I’ve now moved on to reading trade paperbacks of Ultimate Spider-Man, partly as a way to indulge my anticipation for Spider-Man 2, and partly because I don’t want to start another novel or non-fiction piece before October 3rd, when my copy of Going Infinite: The Rise and Fall of a New Tycoon arrives. I’ve been looking forward to this one since I heard that not only was Michael Lewis writing about Sam Bankman-Fried, but that Lewis had been shadowing SBF when his crypto exchange, FTX, completely imploded. I need my schadenfreude!

In other reads:

Martin Scorsese: “I Have To Find Out Who The Hell I Am.” by Zach Baron [GQ] - Scorsese is doing press in the lead-up to the release of Killers of the Flower Moon, and the first of two profiles I’m sharing has an extremely elegiac tone to it. Scorsese is 81, well aware of his own mortality, and feels like the time he has left is precious. It’s a great interview because it’s the story of a man who has accomplished so much, and still feels like there’s so much to do, but now he has to pick his battles carefully whether it’s a new movie to make or a book to read. While a lot of attention is going to his latest comments on franchise movies, I feel like that’s clickbait dross that misses the loveliness of the full piece.

Martin Scorsese Still Has Stories to Tell by Stephanie Zacharek [Time] - This piece is a little lighter, and aims to look at how Killers of the Flower Moon fits into his larger filmography. Still, well worth reading since, as both pieces imply, we don’t know how much longer this master of cinema will be with us.

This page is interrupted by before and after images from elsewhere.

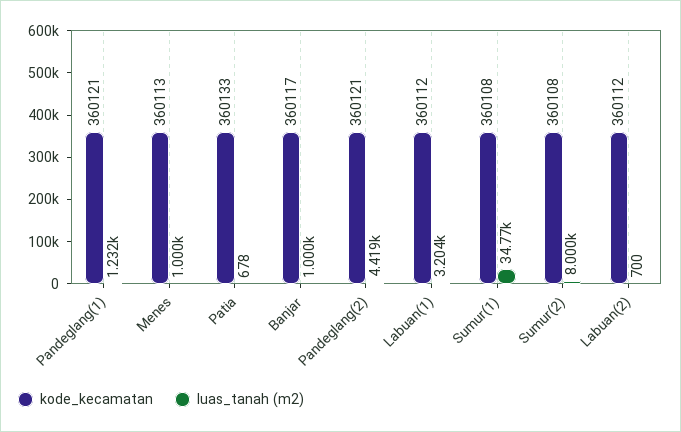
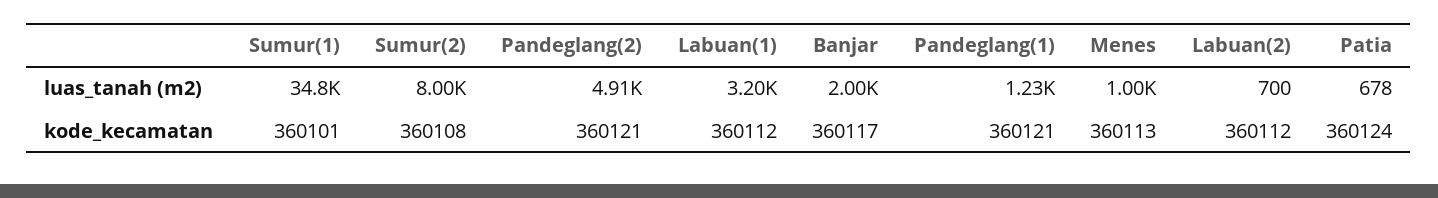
  {
    "kode_kecamatan": {
      "Pandeglang(1)": 360121,
      "Menes": 360113,
-     "Patia": 360133,
+     "Patia": 360124,
      "Banjar": 360117,
      "Pandeglang(2)": 360121,
      "Labuan(1)": 360112,
-     "Sumur(1)": 360108,
+     "Sumur(1)": 360101,
      "Sumur(2)": 360108,
      "Labuan(2)": 360112
    },
    "luas_tanah (m2)": {
      "Pandeglang(1)": 1232,
      "Menes": 1000,
      "Patia": 678,
-     "Banjar": 1000,
+     "Banjar": 2000,
-     "Pandeglang(2)": 4419,
+     "Pandeglang(2)": 4910,
      "Labuan(1)": 3204,
      "Sumur(1)": 34770,
      "Sumur(2)": 8000,
      "Labuan(2)": 700
    }
  }

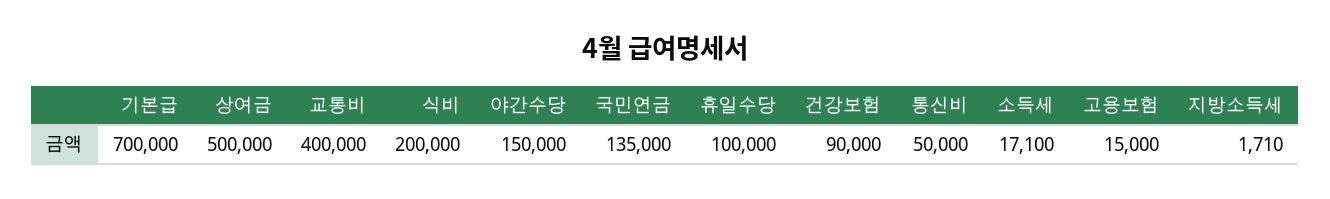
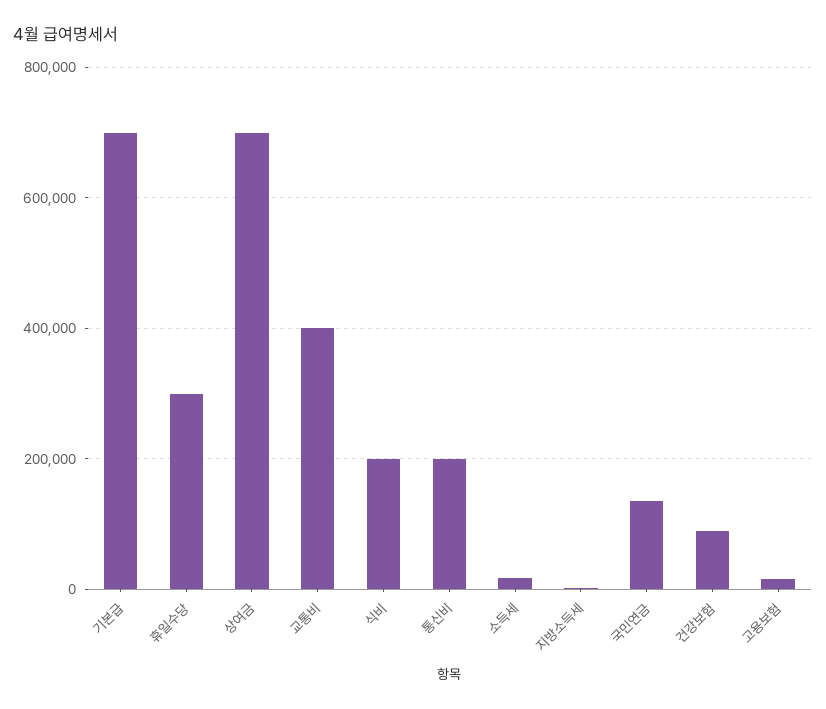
  {
    "기본급": 700000,
-   "상여금": 500000,
+   "상여금": 700000,
    "교통비": 400000,
    "식비": 200000,
-   "야간수당": 150000,
    "국민연금": 135000,
-   "휴일수당": 100000,
+   "휴일수당": 300000,
    "건강보험": 90000,
-   "통신비": 50000,
+   "통신비": 200000,
    "소득세": 17100,
    "고용보험": 15000,
    "지방소득세": 1710
  }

Why Bill Watterson Vanished by Nic Rowan [The American Conservative] - No figure in newspaper comics looms as large as Bill Watterson. This isn’t meant as a slight to other cartoonists, but Calvin and Hobbes is something special that stands apart from its peers. Wildly creative, bitingly incisive, and a rare instance (in any medium) of a creator pushing back against licensing his material so that it wouldn’t lose what made it special. This is a good piece that examines why Watterson decided to stop drawing his iconic strip, and is well worth reading on the eve of his first book in nearly thirty years, The Mysteries.

What I’m Hearing

I’ve been making my way through You’re Wrong About’s 2020 series on the D.C. Snipers. I know I can trust YWA to avoid sensationalism (swapping it in for gallows humor), but it is fascinating to me that this is one of the biggest crime sprees of the 21st century, and yet in a time where there’s probably more supply for True Crime narratives than there is demand, this event seems to have been memory holed. There was a 2021 docuseries, I, Sniper, but you can’t even find it anywhere. Anyway, I appreciate the insights YWA brought here and the conclusions they come to.

What I’m Playing

Over in the indie games I’m playing before Spider-Man 2 devours all my time, I rather enjoyed Unpacking and how it told a story through setting rather than characters or prose. I also admired its pixel art style and calming, simple gameplay.

I also finally played Firewatch and was a bit let down. I want to be conscious of the limitations an indie studio has in terms of how much game they can make and the story they can tell, but Firewatch sets up some pretty big emotional and plot stakes only to come to an anticlimactic and bland conclusion.

I’ve now taken up Abzû, and it’s not too bad, although the controls are driving me insane, which is surprising given the relaxing vibe of the game itself.